Few steps + sequential: probably a useful tool-using feature, marketing the “agent” label loosely
Many steps + branching based on outputs: real agent in the strict sense

Second question: what is the worst this thing can do if instructed maliciously, and what stops it from doing that?

Tool access scope
Inference-stage runtime limits
Worst-case tool capability

Pitfalls to dodge

Pitfall	Reality
”Calling everything an AI agent.”	The strict definition is loop + reasoning + tool use. Many “agents” are LLM-plus-prompt with one or two tool calls.
”Underestimating cumulative error.”	The error multiplier is real and dominant. 5% per-step error over 10 steps is 40% total failure rate.
”Treating agent safety as an afterthought.”	Tool access = capability for misuse. Training-stage + inference-stage remediations are part of the design.
”Assuming an agent will reliably stay on the original goal.”	Goal drift is common. Long loops can wander; production agents need explicit goal-anchoring patterns.

Glossary

Agent: tool-using LLM that loops, autonomously pursuing a goal across multiple iterations.
Observe-plan-act: canonical agent loop pattern. Naming varies (ReAct: think-observe-act); shape constant.
ReAct: Reason + Act. The 2022 paper that introduced the agent-loop pattern.

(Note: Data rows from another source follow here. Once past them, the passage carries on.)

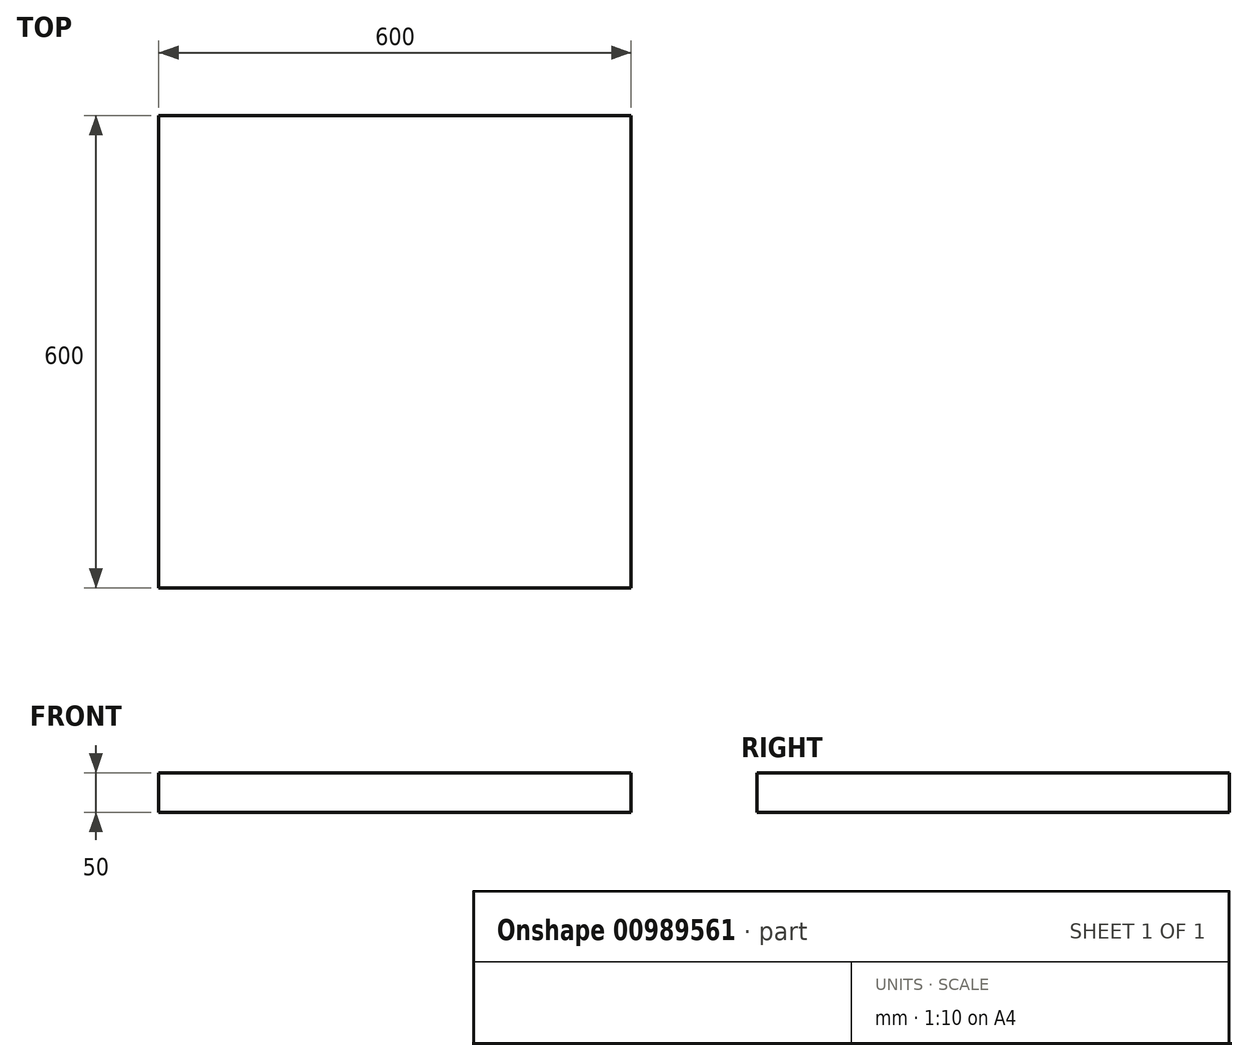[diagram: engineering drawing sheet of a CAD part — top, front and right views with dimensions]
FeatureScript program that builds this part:
annotation { "Feature Type Name" : "Feature", "Feature Type Description" : "" }
export const myFeature = defineFeature(function(context is Context, id is Id, definition is map)
    precondition{}
    {
        {
            var Q0;
            Q0=qCreatedBy(makeId("Top.planeOp"),FACE);
            var sketch = newSketch(context, id + "F0", { "sketchPlane" : qUnion([Q0])});
            skLineSegment(sketch, "E0.bottom", {"start": v(-300, 300) * mm, "end": v(300, 300) * mm});
            skLineSegment(sketch, "E0.top", {"start": v(-300, -300) * mm, "end": v(300, -300) * mm});
            skLineSegment(sketch, "E0.left", {"start": v(-300, 300) * mm, "end": v(-300, -300) * mm});
            skLineSegment(sketch, "E0.right", {"start": v(300, 300) * mm, "end": v(300, -300) * mm});
            skSolve(sketch);
        }
        {
            var Q0;
            Q0 = qSketchRegion(id + "F0", true);
            extrude(context, id + "F1", {"entities" : qUnion([Q0]), "depth" : 50 * mm, "offsetDistance" : 25 * mm});
        }
    });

Name-only treatment in this lesson.
A2A protocol: Google’s Agent-to-Agent communication standard, released 2025. Specifies how agents expose skills and statuses.
Cumulative error: total failure probability over a multi-step agent task. Equals 1 minus product of per-step success rates.
Goal drift: agent loses track of the original goal as intermediate steps surface tangential concerns.
Data exfiltration: safety threat where an agent is tricked into sending sensitive data to an attacker.
Prompt injection: safety threat where untrusted text contains instructions designed to override the user’s goal.
Tool misuse: safety threat where an agent with a destructive tool is tricked into using it.

An agent is a tool-using LLM that loops.
Observe what happened. Plan the next step. Act. Repeat until the goal is met.
Cumulative error and safety are the two things that actually limit how far this can go.